Regular expressions and search terms for phone examiners

This page is intended to act as a resource for phone forensic examiners who are working with physical extractions (“hex dumps”) of mobile phone handsets. It aims to provide advice as well as usable search terms and regular expressions that phone examiners can use to find key data within a mass of hex data.

The page is split into two sections to reflect that certain types of data are commonly stored as files (e.g. video, MMS etc.) whereas other data types such as previous SIM details may be stored as individual “records” rather than in files. Do also refer to Gary Kessler’s excellent file signature page – we can’t live without it!

Non File Based

Data Type Example (decoded) Info on format Suggested search / regexp
IMSI 234105563888549 http://en.wikipedia.org/wiki/IMSI Country/region specific – See below
IMSI prefixes are country specific so a single global IMSI search probably doesn’t make sense (and would return too many ‘false positive’ hits). Encoding of the IMSI within the handset memory will vary, but some handsets will follow the SIM card standards and store the IMSI in hex in a reverse nibbled decimal format.For example, the IMSI 234105563888549 would appear as the hex 29 43 01 55 36 88 58 94. Some Samsung and Nokia handsets certainly use this approach.IMSIs are normally 15 digits long, the leading “9” in the above example creates 8 pairs of hex digits.

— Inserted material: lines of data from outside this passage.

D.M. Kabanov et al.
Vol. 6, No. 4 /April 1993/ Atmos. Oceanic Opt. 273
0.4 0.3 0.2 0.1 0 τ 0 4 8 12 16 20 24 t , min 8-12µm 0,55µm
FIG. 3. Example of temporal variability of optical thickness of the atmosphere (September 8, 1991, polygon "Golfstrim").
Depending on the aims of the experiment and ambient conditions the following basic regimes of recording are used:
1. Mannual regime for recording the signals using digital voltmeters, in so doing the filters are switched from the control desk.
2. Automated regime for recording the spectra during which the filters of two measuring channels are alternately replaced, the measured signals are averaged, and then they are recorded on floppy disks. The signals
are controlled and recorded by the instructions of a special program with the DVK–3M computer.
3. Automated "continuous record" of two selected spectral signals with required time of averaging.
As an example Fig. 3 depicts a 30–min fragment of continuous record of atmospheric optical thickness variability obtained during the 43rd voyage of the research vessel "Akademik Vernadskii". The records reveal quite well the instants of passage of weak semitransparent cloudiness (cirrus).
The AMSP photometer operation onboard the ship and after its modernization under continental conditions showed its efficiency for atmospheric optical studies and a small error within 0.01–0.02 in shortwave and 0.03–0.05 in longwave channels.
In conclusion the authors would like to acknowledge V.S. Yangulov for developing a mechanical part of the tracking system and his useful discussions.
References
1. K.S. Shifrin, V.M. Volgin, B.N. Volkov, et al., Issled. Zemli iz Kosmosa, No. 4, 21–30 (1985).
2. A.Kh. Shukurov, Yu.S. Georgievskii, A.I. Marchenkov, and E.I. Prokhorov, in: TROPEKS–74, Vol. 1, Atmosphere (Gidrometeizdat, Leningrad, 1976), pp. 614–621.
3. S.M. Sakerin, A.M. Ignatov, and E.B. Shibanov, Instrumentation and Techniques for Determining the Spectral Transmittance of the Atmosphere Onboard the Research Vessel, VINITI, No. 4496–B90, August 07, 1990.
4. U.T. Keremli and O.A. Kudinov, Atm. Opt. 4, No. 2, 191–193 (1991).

IMSIs start with the Mobile Country Code (for the UK this is “234”) which is followed by the Mobile Network Code. In the UK, the MNCs “10”, “15”, “20”, “30” and “33” are used by the five UK networks O2, Vodafone, 3, T-Mobile and Orange respectively.So the following regular expression:
\x29\x43[\x01|\x02|\x03|\x33|\x51]

could be used to find all occurrences of the five valid UK IMSI prefixes.

The regular expression could be extended to specify that the remaining 9 characters must be digits, but this makes the regular expression much longer and somewhat confusing (due to the fact that we are writing a regular expression to match hex rather than one to match text).

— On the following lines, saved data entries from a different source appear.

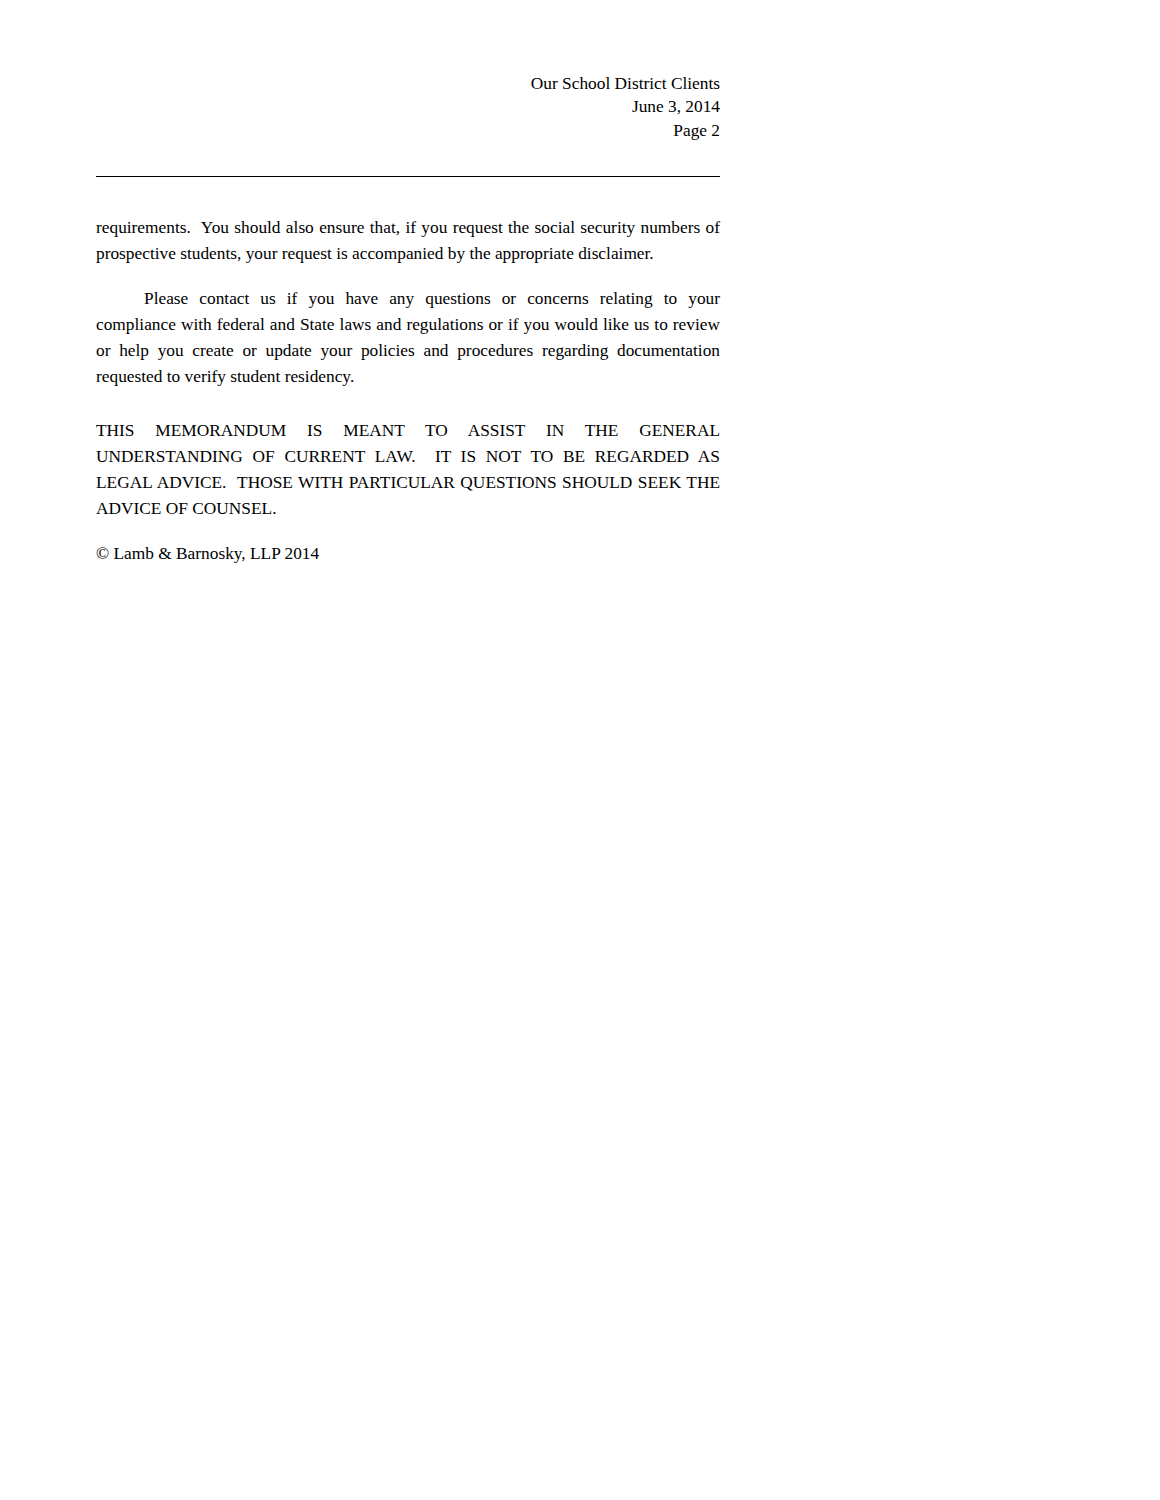Our School District Clients
June 3, 2014
Page 2
requirements. You should also ensure that, if you request the social security numbers of prospective students, your request is accompanied by the appropriate disclaimer.
Please contact us if you have any questions or concerns relating to your compliance with federal and State laws and regulations or if you would like us to review or help you create or update your policies and procedures regarding documentation requested to verify student residency.
THIS MEMORANDUM IS MEANT TO ASSIST IN THE GENERAL UNDERSTANDING OF CURRENT LAW. IT IS NOT TO BE REGARDED AS LEGAL ADVICE. THOSE WITH PARTICULAR QUESTIONS SHOULD SEEK THE ADVICE OF COUNSEL.
© Lamb & Barnosky, LLP 2014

Some Samsung handsets (e.g. E1080i, E1120) appear to always store

\x11\xF2\xFF

directly after the IMSI. Hence the regular expression above can be extended to include the last 5 bytes of the IMSI and this (Samsung-specific) trailer:

\x29\x43[\x01|\x02|\x03|\x33|\x51].{5}\x11\xF2\xFF
Data Type Example (decoded) Info on format Suggested search / regexp
ICCID 8944110064815443720 http://en.wikipedia.org/wiki/ICCID#ICCID Country/region specific – See below
ICCID prefixes are also country specific and country-specific searching is a good place to start. ICCIDs are also often stored (as per the SIM standards) in hex in reverse nibbled decimal format like IMSIs See the notes above on IMSI encoding.ICCIDs are normally 19 or 20 digits long, so expect 10 pairs of hex digits, possibly using an “F” as padding  if the ICCID was only 19 digits long (that’s how it’s done on the SIM and hence some manufacturers will follow this). All ICCIDs start “89″ followed by the dialling code for that country and then a two digit identifier for the issuing service provider (known as the Issuer Identifier Number). For example, all UK SIM cards all start “8944” and the Issuer Identifier Numbers  “10”, “11”, “20”, “30” and “12” are used by the five networks Vodafone, O2, 3, T-Mobile and Orange respectively.So the following regular expression:

\x98\x44[\x01|\x02|\x03|\x11|\x21]

could be used to find all occurrences of the five valid UK ICCID prefixes.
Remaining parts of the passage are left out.